Muscat is not exactly the height of fashion in the UK, if anything it’s one to avoid; the British tendency to drink without food can over emphasise the floral, fragrantly invasive nature of the variety and send one reeling for the Sauvignon Blanc instead.
In Macedonia however, where the grape is known as Temjanika, a subtle perfumed character is matched with full-bodied, textured mid palates, bursting with stone fruit and livened with a refreshing streak of acidity. It could well be one to watch. Named after the Macedonian word for Frankincense (‘Temjan’), it comes as no surprise that Temjanika is held in such high regard for its aromatic quality.
The aromas are almost Gewürztraminer like; rose petal, orange blossom and elderflower all feature heavily. The palates are dominated by stone fruit, particularly peach and apricot, although some examples, particularly Chateau Kamnik’s 2012 (Камник), demonstrate more citrus and pear flavours.
Tasting various examples from different producers, I was shocked at the quality the grape had to offer.
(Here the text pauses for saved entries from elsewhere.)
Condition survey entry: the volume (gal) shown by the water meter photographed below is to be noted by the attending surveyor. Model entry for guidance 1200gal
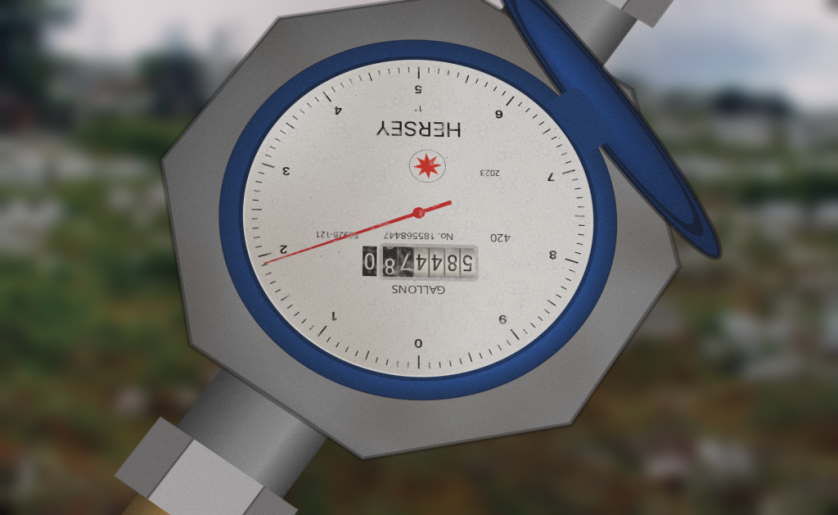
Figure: 5844781.9gal
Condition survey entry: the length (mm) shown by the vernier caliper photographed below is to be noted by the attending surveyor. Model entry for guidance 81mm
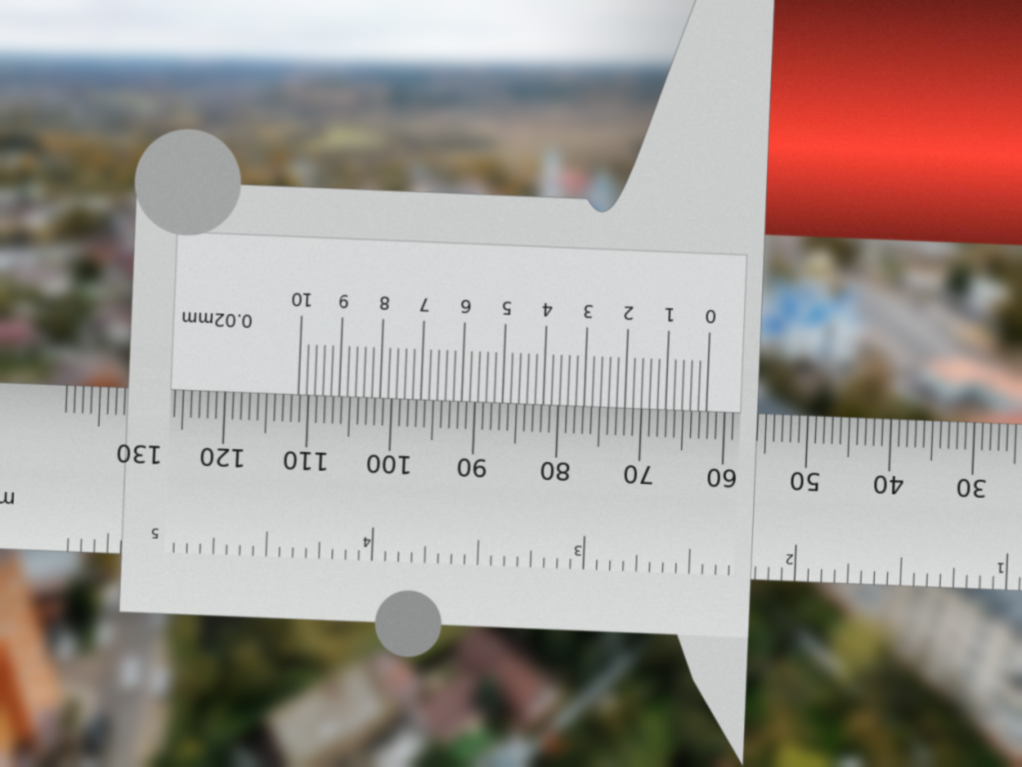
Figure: 62.2mm
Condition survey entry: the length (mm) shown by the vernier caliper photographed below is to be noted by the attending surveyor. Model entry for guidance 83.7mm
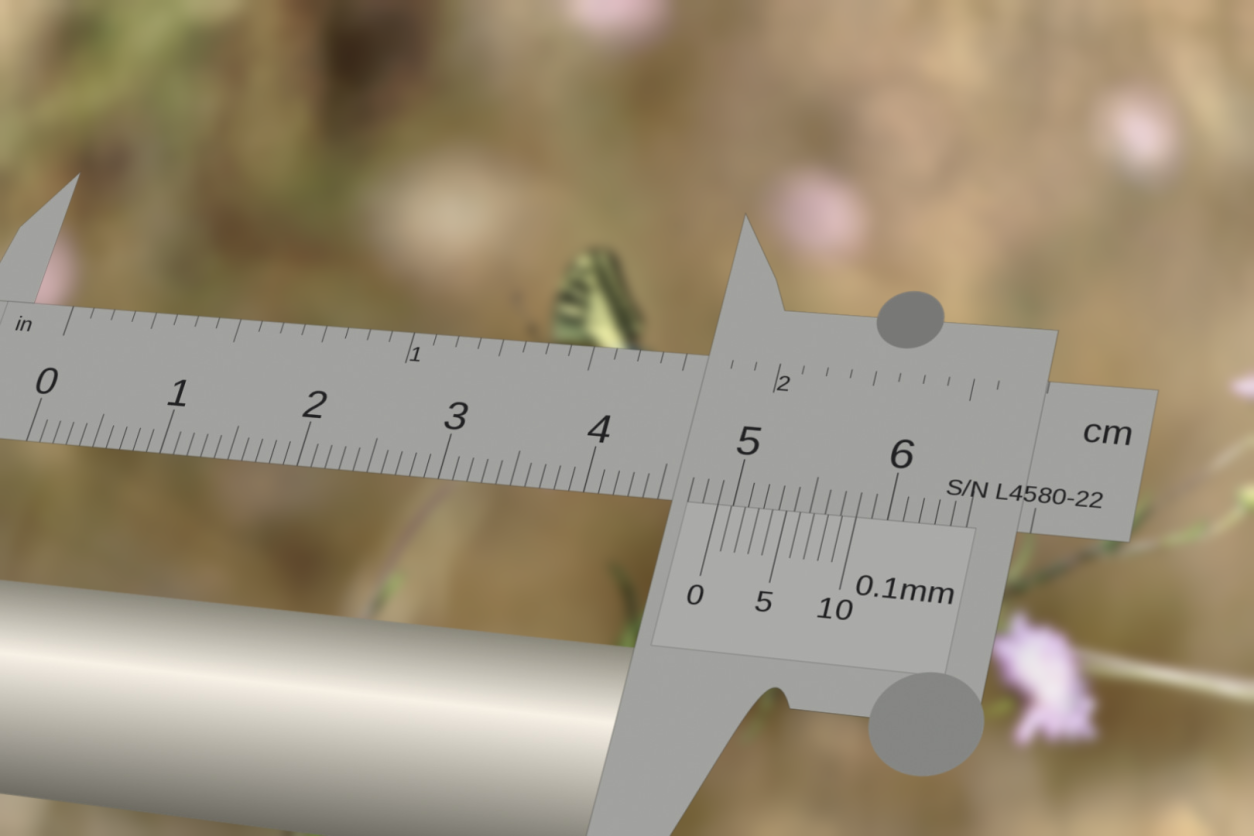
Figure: 49.0mm
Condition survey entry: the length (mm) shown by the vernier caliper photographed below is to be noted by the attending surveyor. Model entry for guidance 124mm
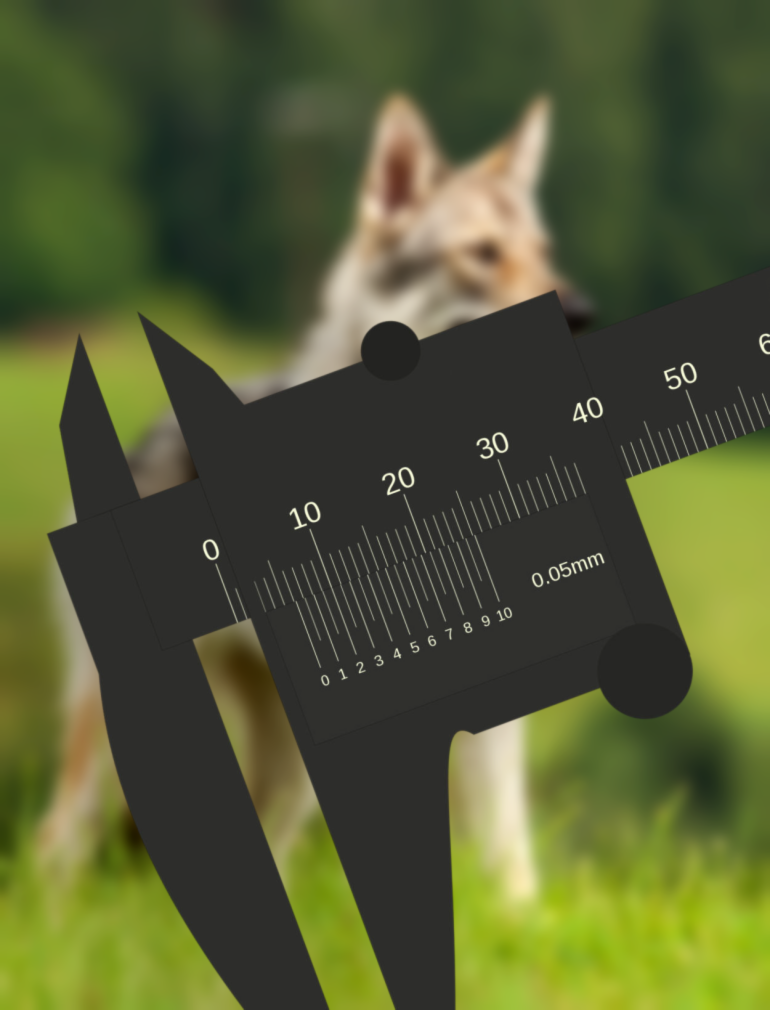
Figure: 6.2mm
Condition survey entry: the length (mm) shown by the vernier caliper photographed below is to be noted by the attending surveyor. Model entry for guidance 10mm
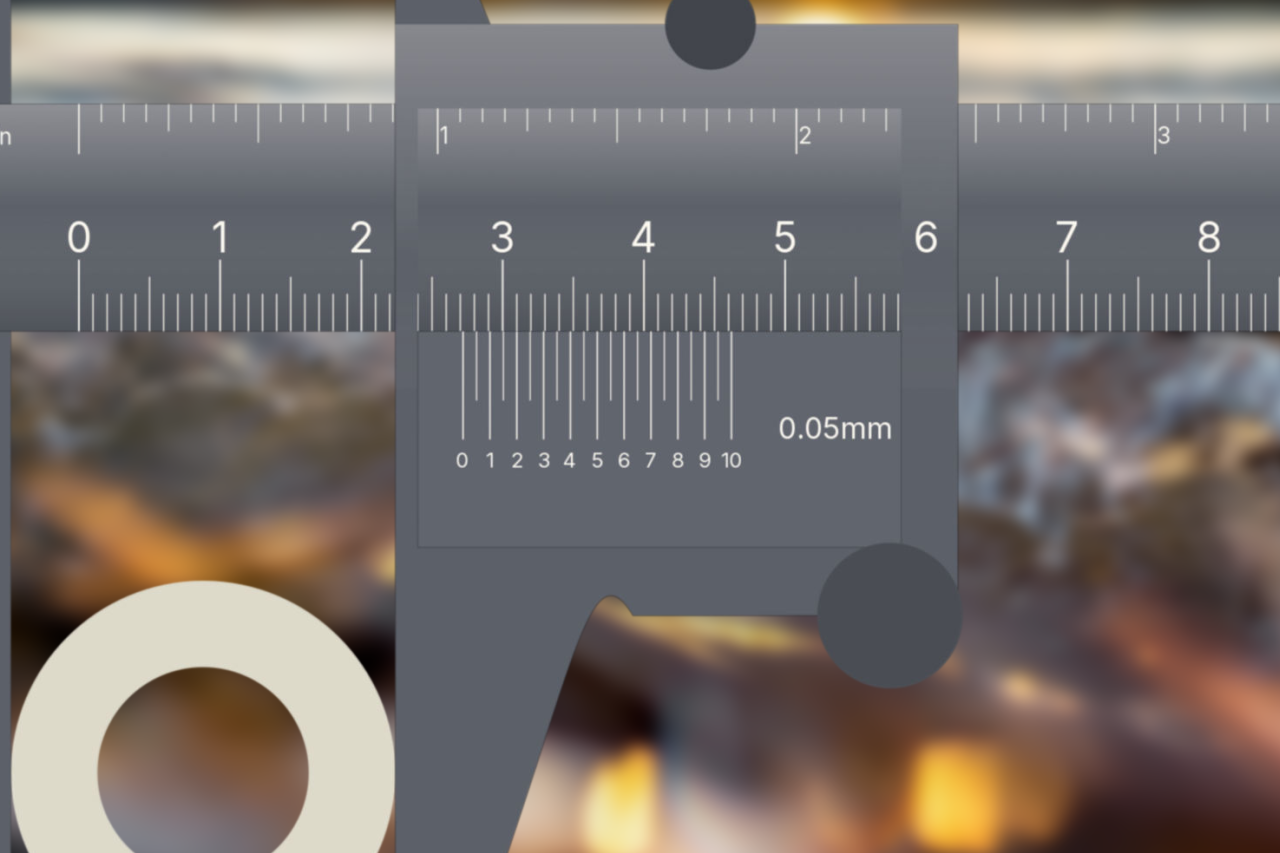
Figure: 27.2mm
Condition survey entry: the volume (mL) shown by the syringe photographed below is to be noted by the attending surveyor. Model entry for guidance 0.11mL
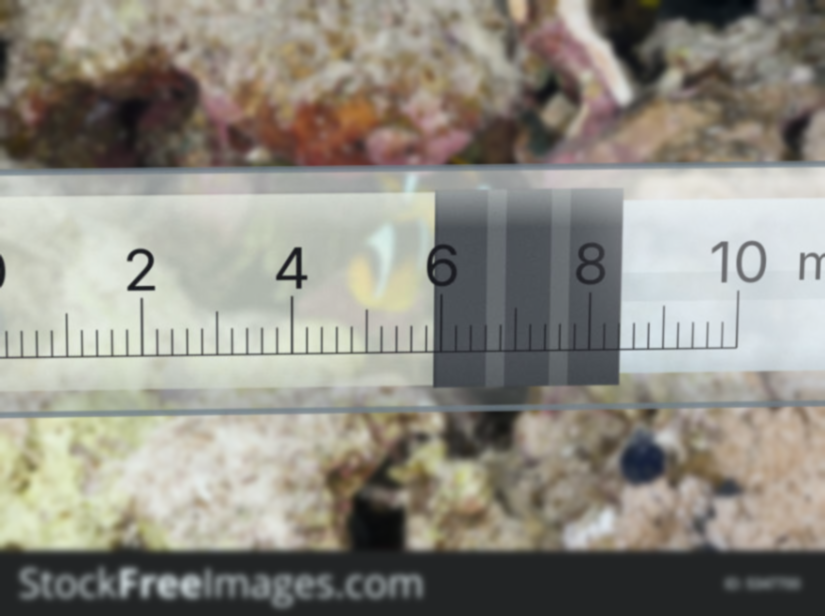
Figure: 5.9mL
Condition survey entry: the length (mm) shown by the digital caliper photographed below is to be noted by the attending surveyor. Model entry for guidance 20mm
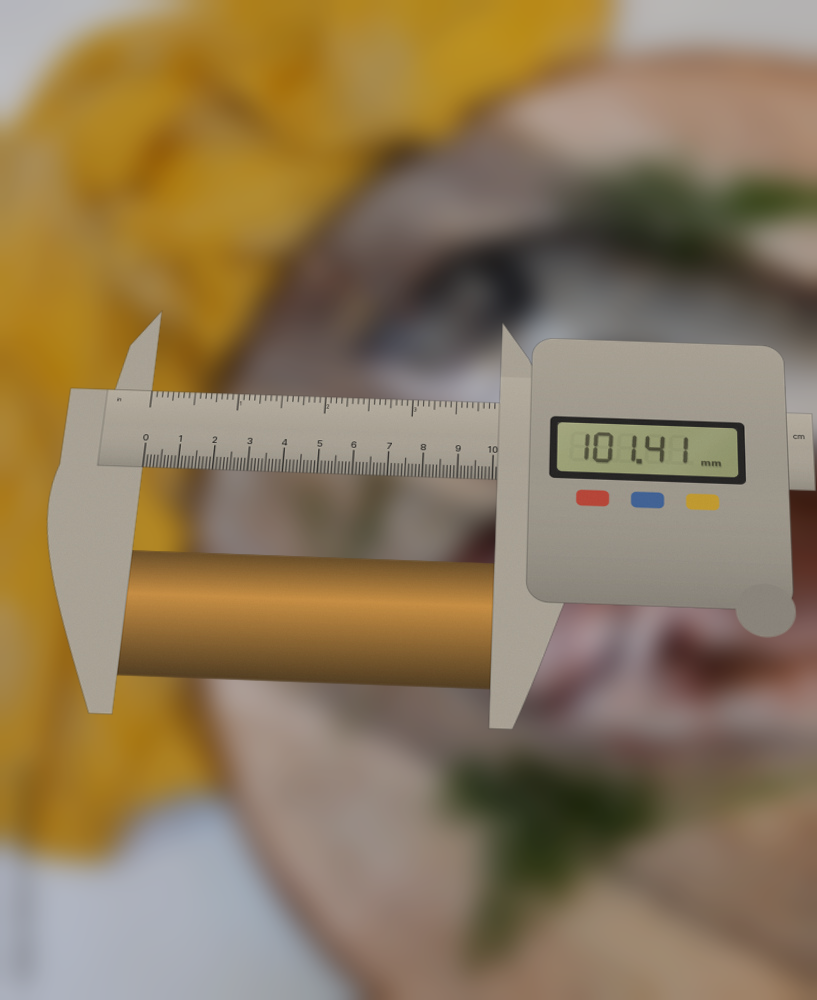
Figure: 101.41mm
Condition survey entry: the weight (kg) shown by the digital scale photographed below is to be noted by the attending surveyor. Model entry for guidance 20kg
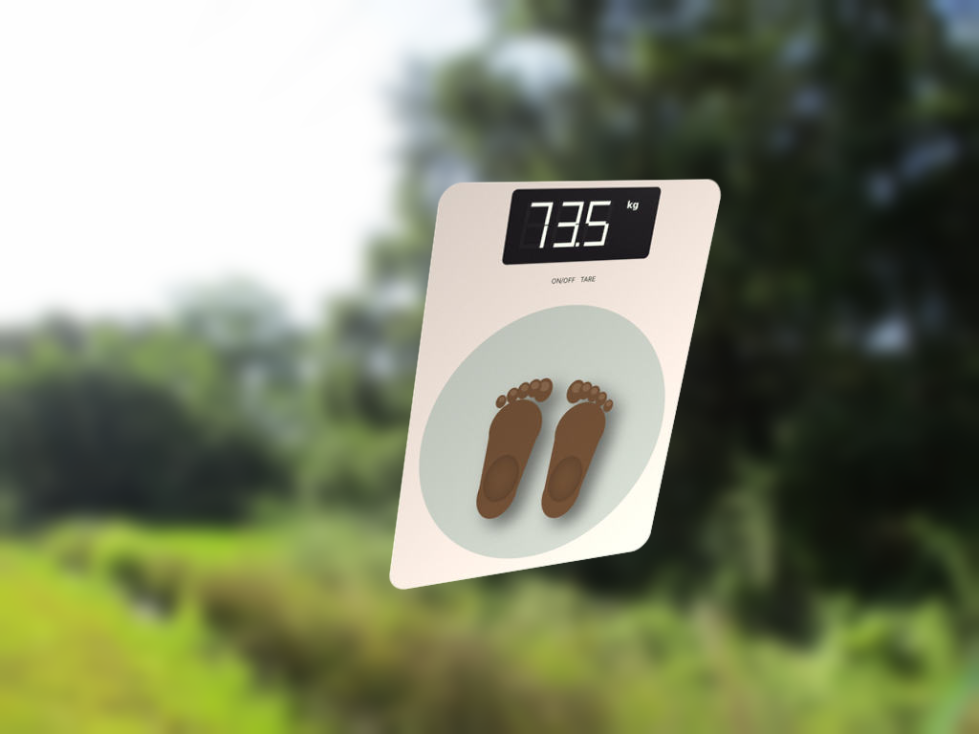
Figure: 73.5kg
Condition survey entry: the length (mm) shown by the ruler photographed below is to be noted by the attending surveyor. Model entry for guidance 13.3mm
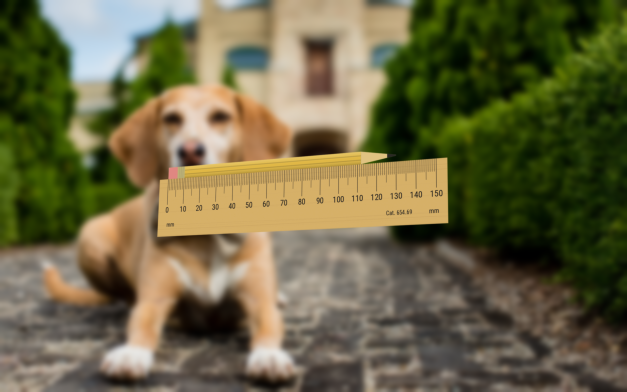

The 2012 from Dudin (Дудин), labelled Anja, was pretty good, lots of scented flowers and pear, as was the Tikveš Special Selection, whose complex nose of violets and orange peel complimented very expressive grapefruit in the mouth.
Popova Kula’s 2010 (Попова Кула) displayed a complex nose and lots of lychee and melon flavours, while tasting the 2013 tank sample, still to be stabilised, was like a shot of perfume to the senses. It will calm down of course, but the structure was there.
These wines are unlikely to develop beyond a year or two from the vintage and are arguably not particularly suited to the Macedonian cuisine of meat and salad; however, as an aperitif or a post dinner palate cleanser, they work tremulously.